» TO-DO ITEM: With "input" as the search word, show every line of the material that has it.

» STORED DATA:
========================

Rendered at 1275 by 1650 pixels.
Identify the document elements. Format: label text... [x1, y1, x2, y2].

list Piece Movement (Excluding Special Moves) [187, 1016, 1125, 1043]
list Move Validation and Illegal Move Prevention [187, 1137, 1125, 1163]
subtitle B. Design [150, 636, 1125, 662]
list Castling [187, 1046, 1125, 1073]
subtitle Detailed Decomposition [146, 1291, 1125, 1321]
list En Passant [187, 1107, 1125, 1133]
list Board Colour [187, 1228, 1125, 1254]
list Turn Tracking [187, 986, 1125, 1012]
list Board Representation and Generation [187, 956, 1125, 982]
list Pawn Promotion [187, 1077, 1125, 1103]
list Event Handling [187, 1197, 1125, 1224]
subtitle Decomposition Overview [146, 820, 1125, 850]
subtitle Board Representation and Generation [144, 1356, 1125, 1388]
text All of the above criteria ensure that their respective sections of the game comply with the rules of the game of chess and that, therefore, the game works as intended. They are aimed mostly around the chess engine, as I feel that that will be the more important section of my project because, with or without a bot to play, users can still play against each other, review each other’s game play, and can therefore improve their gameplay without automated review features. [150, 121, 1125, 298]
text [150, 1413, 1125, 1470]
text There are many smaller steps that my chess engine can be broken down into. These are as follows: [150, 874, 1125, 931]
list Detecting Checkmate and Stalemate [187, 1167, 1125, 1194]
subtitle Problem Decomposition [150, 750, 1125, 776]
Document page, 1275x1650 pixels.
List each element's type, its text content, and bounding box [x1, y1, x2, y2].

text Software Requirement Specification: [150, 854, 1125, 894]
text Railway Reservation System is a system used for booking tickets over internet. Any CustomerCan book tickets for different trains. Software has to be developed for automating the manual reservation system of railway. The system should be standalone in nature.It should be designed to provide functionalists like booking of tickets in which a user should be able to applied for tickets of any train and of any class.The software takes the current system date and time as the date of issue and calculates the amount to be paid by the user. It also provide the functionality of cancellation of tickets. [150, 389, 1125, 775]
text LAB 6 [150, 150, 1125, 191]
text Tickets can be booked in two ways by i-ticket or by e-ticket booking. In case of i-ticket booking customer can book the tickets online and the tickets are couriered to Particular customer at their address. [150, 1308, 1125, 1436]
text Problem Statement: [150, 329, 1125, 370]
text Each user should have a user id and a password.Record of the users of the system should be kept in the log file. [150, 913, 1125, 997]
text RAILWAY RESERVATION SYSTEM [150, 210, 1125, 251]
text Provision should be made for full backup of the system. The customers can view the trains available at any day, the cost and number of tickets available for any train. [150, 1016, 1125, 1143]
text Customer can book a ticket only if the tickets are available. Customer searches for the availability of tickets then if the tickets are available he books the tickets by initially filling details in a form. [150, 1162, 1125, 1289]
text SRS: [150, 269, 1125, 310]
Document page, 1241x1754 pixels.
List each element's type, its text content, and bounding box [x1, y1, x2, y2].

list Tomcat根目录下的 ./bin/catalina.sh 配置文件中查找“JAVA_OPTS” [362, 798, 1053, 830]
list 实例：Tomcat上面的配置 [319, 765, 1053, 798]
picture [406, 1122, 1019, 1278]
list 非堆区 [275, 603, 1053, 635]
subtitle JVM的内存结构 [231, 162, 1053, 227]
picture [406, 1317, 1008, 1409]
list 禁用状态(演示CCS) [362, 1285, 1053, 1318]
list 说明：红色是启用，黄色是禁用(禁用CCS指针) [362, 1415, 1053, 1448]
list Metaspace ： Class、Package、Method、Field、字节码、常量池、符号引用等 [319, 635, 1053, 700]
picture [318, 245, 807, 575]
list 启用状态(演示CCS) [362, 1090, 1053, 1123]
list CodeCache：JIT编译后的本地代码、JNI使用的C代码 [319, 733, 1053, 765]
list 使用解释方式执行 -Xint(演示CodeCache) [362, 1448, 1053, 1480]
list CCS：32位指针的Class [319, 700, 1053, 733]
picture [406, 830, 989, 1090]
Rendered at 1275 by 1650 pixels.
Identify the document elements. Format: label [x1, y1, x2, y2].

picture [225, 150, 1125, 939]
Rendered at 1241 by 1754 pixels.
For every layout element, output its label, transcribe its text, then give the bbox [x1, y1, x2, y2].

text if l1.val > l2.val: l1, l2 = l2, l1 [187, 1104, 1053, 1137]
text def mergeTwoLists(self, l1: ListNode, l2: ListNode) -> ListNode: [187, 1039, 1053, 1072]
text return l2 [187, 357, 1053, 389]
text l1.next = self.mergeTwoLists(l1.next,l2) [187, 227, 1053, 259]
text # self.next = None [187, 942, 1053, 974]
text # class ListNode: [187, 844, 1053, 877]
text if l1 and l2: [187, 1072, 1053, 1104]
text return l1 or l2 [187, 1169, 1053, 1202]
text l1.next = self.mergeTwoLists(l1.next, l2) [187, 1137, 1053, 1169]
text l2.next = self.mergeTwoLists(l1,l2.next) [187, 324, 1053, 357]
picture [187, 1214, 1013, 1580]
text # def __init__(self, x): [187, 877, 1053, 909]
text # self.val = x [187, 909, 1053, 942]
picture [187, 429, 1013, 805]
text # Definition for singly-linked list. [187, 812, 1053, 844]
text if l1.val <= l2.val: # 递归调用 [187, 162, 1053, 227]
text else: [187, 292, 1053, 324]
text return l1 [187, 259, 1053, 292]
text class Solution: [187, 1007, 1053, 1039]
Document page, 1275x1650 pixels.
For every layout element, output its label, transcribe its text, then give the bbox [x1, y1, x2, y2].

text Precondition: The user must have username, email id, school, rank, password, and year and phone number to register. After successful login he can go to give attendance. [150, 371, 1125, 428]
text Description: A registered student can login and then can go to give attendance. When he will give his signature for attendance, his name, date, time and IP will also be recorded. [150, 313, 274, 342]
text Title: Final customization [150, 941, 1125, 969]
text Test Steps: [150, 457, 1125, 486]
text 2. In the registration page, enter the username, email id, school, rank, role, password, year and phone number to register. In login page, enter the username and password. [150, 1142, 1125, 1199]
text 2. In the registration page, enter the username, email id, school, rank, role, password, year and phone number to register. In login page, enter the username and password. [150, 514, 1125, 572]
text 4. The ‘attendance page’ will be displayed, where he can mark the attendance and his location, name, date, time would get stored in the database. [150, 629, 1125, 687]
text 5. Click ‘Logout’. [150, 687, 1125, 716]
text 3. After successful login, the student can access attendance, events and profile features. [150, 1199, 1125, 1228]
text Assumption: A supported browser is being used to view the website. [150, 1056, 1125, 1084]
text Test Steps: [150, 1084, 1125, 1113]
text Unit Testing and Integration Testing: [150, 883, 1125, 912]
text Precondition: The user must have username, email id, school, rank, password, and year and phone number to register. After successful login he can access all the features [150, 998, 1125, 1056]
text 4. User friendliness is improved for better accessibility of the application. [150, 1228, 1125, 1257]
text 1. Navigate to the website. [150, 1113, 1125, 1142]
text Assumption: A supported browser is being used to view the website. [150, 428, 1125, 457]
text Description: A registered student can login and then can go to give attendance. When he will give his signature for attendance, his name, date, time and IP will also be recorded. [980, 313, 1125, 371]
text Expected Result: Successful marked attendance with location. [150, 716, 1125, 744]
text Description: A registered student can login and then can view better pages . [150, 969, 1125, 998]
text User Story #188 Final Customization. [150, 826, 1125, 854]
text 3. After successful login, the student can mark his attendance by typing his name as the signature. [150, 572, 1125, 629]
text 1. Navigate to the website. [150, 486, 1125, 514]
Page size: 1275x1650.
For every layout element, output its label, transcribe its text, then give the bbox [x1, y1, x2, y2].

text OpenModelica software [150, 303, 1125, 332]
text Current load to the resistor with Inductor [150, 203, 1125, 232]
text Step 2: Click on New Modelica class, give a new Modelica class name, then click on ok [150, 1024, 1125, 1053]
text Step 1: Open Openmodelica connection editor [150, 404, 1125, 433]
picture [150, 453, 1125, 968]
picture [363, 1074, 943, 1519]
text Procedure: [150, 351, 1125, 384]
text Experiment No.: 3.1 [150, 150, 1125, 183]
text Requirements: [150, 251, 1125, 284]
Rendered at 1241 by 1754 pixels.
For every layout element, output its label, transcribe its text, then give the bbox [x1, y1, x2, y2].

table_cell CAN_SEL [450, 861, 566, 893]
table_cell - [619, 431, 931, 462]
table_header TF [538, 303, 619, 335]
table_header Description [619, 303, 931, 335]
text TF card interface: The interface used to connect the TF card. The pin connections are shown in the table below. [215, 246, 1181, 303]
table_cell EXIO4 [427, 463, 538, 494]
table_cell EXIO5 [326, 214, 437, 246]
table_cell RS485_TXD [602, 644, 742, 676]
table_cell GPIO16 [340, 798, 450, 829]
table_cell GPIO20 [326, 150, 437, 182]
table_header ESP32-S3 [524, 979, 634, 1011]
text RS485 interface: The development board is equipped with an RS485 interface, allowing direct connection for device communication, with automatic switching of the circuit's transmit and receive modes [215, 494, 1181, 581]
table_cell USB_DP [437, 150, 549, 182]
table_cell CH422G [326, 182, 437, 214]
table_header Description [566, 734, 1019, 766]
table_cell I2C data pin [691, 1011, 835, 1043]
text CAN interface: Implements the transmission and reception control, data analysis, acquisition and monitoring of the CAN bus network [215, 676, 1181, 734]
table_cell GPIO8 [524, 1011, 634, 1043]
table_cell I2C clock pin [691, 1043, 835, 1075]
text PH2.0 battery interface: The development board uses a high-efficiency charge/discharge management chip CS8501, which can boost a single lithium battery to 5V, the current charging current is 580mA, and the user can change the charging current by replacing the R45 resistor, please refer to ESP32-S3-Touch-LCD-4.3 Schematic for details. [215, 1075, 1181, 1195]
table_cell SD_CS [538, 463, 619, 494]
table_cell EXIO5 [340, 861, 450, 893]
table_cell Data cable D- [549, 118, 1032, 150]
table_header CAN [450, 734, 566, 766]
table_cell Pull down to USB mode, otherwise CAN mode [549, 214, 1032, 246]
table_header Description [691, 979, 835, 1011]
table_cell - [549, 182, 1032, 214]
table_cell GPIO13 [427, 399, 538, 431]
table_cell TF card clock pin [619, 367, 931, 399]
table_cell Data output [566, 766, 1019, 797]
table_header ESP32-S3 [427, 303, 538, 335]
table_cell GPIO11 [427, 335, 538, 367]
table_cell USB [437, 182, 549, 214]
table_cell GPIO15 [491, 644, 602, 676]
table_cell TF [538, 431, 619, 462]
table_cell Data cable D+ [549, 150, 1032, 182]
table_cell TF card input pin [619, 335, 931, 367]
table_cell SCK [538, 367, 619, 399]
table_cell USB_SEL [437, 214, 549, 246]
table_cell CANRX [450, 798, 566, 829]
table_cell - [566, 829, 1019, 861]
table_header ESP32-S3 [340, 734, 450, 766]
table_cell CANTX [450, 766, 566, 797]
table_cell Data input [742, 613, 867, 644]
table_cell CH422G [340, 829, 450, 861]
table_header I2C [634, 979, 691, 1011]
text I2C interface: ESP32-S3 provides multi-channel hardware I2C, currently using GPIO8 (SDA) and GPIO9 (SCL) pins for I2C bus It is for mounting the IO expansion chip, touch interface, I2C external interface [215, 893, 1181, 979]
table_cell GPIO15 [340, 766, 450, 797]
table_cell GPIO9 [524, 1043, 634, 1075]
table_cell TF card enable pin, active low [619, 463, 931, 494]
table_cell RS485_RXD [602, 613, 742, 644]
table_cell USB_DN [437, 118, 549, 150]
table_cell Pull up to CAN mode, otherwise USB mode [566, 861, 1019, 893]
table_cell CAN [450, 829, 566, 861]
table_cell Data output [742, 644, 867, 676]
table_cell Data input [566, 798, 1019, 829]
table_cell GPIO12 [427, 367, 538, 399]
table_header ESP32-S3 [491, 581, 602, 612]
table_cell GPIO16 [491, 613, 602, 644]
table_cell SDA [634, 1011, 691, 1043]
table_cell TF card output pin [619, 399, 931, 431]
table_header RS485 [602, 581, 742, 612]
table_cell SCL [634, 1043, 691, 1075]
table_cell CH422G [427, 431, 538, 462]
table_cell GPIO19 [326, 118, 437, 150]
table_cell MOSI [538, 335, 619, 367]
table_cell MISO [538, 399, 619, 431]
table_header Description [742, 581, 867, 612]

========================

» ANSWER BOX:
table_cell TF card input pin [619, 335, 931, 367]
table_cell Data input [742, 613, 867, 644]
table_cell Data input [566, 798, 1019, 829]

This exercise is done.